I couldn’t speak. He held me fast, tight, his grip caging me to him. He leaned in closer so our breath mingled in the air between us.

“I want to kill for you,” he said, sending electricity down my spine. “I would turn myself into a demon for you. And I wouldn’t be sorry. I’d be glad to do it, to rid the world of every last person, just so I could have you.”

My eyes slammed shut. His words were vile curses against society and everyone we knew. They were crazy words, damning.

But they felt so good, hearing him say them. To know how much he wanted me.

“You are...” I began, but my voice caught in my throat.

“ Yours ,” he murmured, once more running his nose over my jaw, my neck. I shivered. “I’ve made myself yours. I’ve always been yours.”

“I wish I had known,” I whispered, because if I tried to speak aloud, my voice would break .

“I would’ve stolen you away years ago, if I could have. I would’ve come to you in your bed, and shown you just how much I longed for you, before stealing you away from him .”

“He doesn’t matter,” I said. “Just show me who you are now. Show me your new world. Everything. I want to know everything .”

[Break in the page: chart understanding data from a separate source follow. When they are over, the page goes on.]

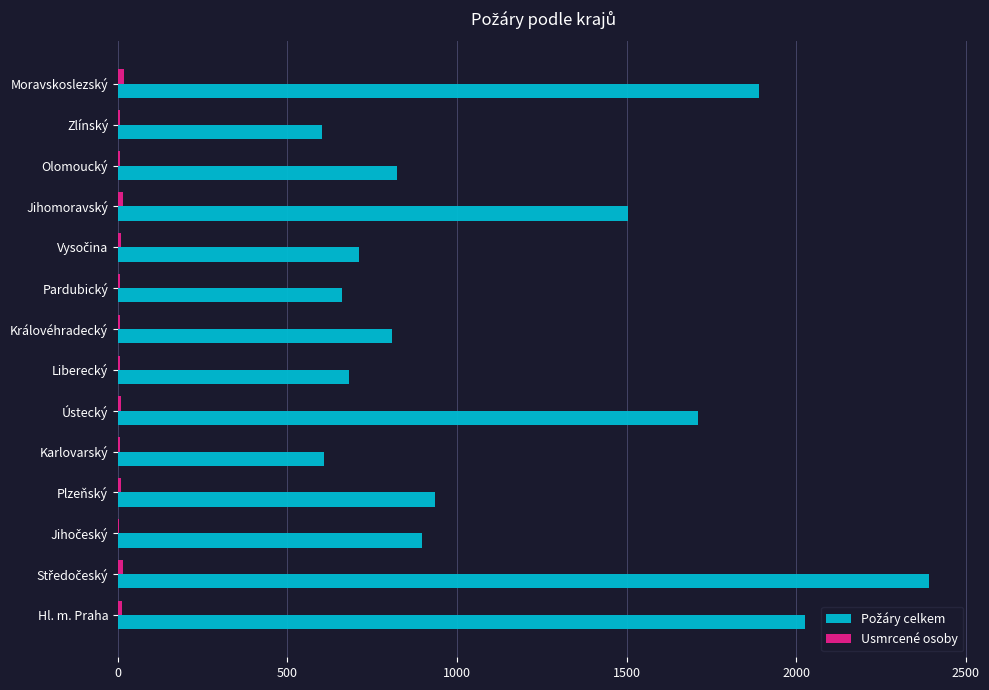

What is the greatest value displayed?

2391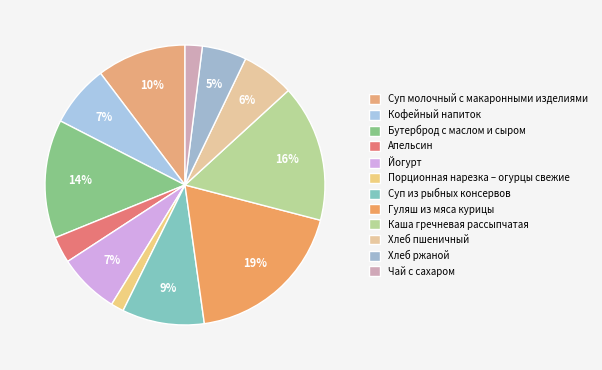

Is it true that Каша гречневая рассыпчатая is 23% of the pie?

False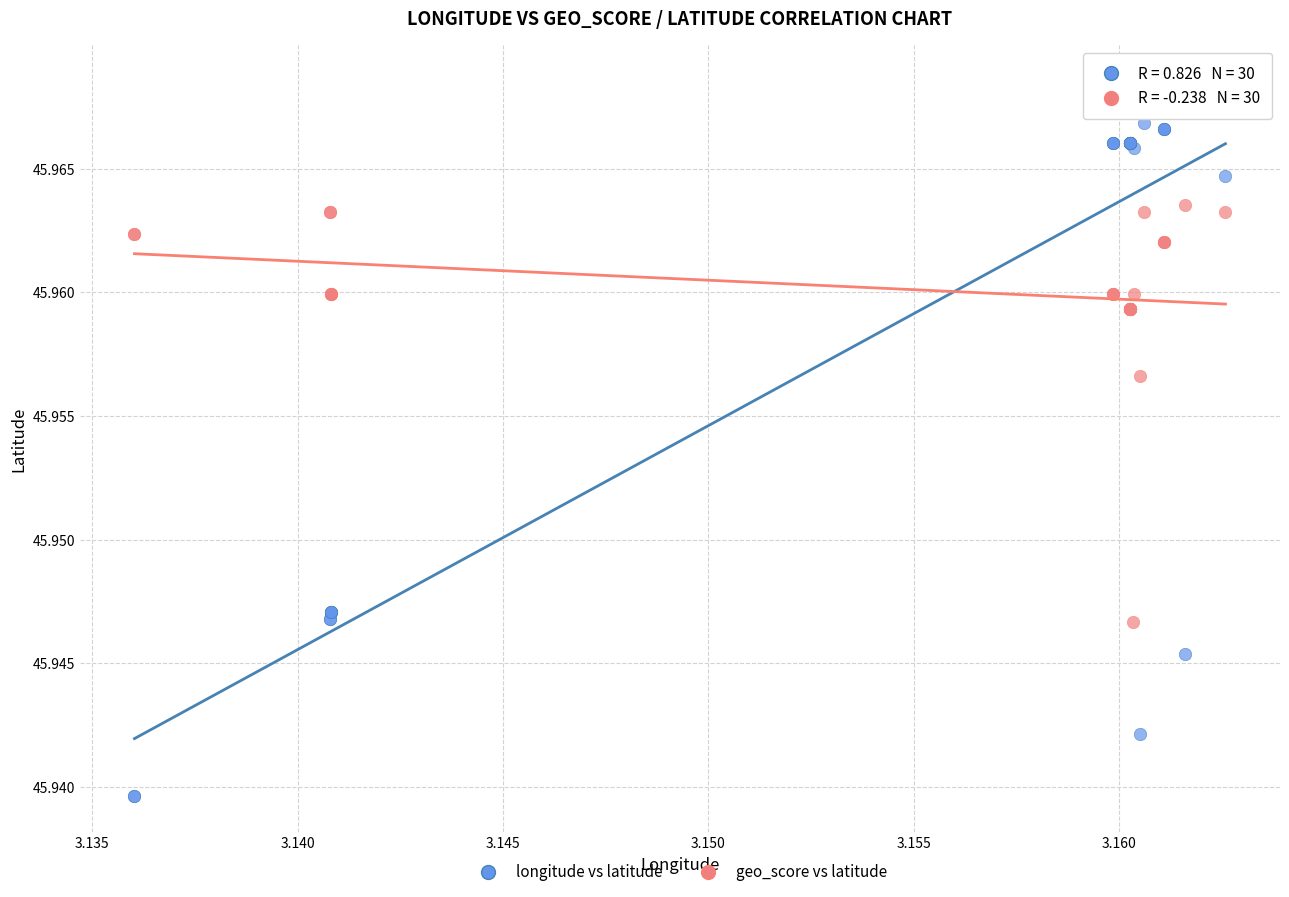

Which series reaches the maximum Y coordinate?

longitude vs latitude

He kissed my neck. “You must know how difficult this is for me. How much I’ve wanted to show you, but how much I feared you’d run.”

I held his face in my hands. “I’d never run from you.”

He shook his head again. “I am not who I once was.”

“And I’m still here,” I insisted, resting my forehead on his. “I am not the same, either.”

“I will show you,” he said with conviction, his fingers tightening around me. He pulled away enough for me to see his pupils dilate once more. “Tomorrow. I will introduce you to all.”

To the vampires that come and go. To those who attended the blood parties.

He kissed me once, smashing his lips to mine, forcing his tongue between my teeth, my knees buckling.

He pulled away just as quickly, and my head swam.

“I want you to wear these,” he said, reaching into his pocket. He pulled from it a small velvet box. The name of the store was something foreign, scrawled in gold script upon the top. A name that harkened a massive bill. Such money he was ready to throw away, to spend, for me.

When he opened the box, two red rubies shone in the moonlight. In the shape of teardrops—drops of blood, glinting like his teeth. Shining like they’d been forged in the sun. Maybe even one-of-a-kind.

“Wear these, and they will all know.” His voice hardly above a whisper. A promise. “You will see it all, and they will be sorry.”